The method here would be to make it something like “9.5 years elapse from the prisoner’s perspective” while sticking the prisoner in some environment where time passes more slowly for them. Do you remember the wave planet in Interstellar and how they spent a couple of hours on the surface, then when they returned it had been twenty years for the crew member that stayed behind? We’re looking to exploit that, so we stick the prison in a extremely high-gravity environment or on a ship that’s moving at ludicrous speeds
Feywild would be possible but by RAW the time difference is only calculated once you leave the feywild.
That’s quite a funny gamble to take, actually. The chances actually are slightly in your favour for getting extra time (if you average enough trips out, you get about 15% more time spent in the Feywild) but with any individual case your 9.5 years could go anywhere from several millennia to less than three days
Edit: realised my maths for the 15% will be a bit off because I forgot that D&D uses a 10 day week, but I don’t think it will have hugely affected the results
The problem is that you only roll once they leave the feywild. Up to that point time between the two planes works in sync. You effectively just time travel when leaving depending on the result of your roll.

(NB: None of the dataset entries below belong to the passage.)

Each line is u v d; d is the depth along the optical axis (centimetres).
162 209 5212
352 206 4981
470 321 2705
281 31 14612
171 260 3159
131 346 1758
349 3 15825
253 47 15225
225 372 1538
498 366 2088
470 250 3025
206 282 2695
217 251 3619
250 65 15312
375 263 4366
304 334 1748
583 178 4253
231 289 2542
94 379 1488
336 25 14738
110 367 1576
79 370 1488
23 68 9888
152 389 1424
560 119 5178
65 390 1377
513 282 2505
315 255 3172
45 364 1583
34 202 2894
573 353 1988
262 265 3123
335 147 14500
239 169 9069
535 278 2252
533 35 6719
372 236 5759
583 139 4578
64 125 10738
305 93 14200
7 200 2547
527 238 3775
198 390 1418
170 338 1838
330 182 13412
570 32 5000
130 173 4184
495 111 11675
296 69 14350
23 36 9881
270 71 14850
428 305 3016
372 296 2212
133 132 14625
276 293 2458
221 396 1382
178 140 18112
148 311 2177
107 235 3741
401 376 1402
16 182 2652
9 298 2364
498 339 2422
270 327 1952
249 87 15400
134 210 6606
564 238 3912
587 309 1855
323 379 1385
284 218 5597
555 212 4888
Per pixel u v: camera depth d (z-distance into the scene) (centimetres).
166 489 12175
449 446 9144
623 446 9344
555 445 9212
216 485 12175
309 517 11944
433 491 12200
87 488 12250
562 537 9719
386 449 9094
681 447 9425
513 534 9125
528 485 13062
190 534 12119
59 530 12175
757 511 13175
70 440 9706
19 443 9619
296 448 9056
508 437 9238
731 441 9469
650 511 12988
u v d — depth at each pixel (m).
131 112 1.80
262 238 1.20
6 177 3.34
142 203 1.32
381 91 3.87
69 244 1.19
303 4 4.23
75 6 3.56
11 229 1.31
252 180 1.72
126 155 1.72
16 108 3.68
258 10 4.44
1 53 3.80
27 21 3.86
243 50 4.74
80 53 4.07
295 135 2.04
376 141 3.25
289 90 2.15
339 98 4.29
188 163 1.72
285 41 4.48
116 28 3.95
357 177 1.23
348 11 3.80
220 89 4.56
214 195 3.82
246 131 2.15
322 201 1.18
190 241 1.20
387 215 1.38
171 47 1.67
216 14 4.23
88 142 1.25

Ahh, true, so it wouldn’t help if you intended to return to the prison before the 9.5 year term was up. You’d need to instead wait for your prisoner to get out and return from the Feywild themselves, in which case it potentially buys you more time to prepare but may backfire
There’s a 5% chance that days become years. Based on just that alone, for every 20 days spent in the feywild you’re missing a year in the rest of the world. I got a factor of 22.7 on average for a 7-day week, and 23.3 if it’s ten.
jounniy is correct that the chance for a time warp is only rolled once when you leave the Feywild rather than each day spent within it, which is why we’ve got such different numbers (at least, in the current 5E DMG)
They said if you average the trips out. It’s not exactly helpful here, but for every one-day trip to the feywild, it will be on average, 23.3 days until you get back.
“Subjectively true” is really the only kind of true anyway.
‘Yes but this planet is on a much longer orbit and its [time it takes to orbit] is the same, so it must be moving much faster then the one you’re teleporting to, where…’
I wholeheartedly disagree. The passage of time within a given frame of reference is an objective fact. Relativity existing doesn’t negate objectivity. If anything, it makes the gathering of objective evidence and reference points more necessary.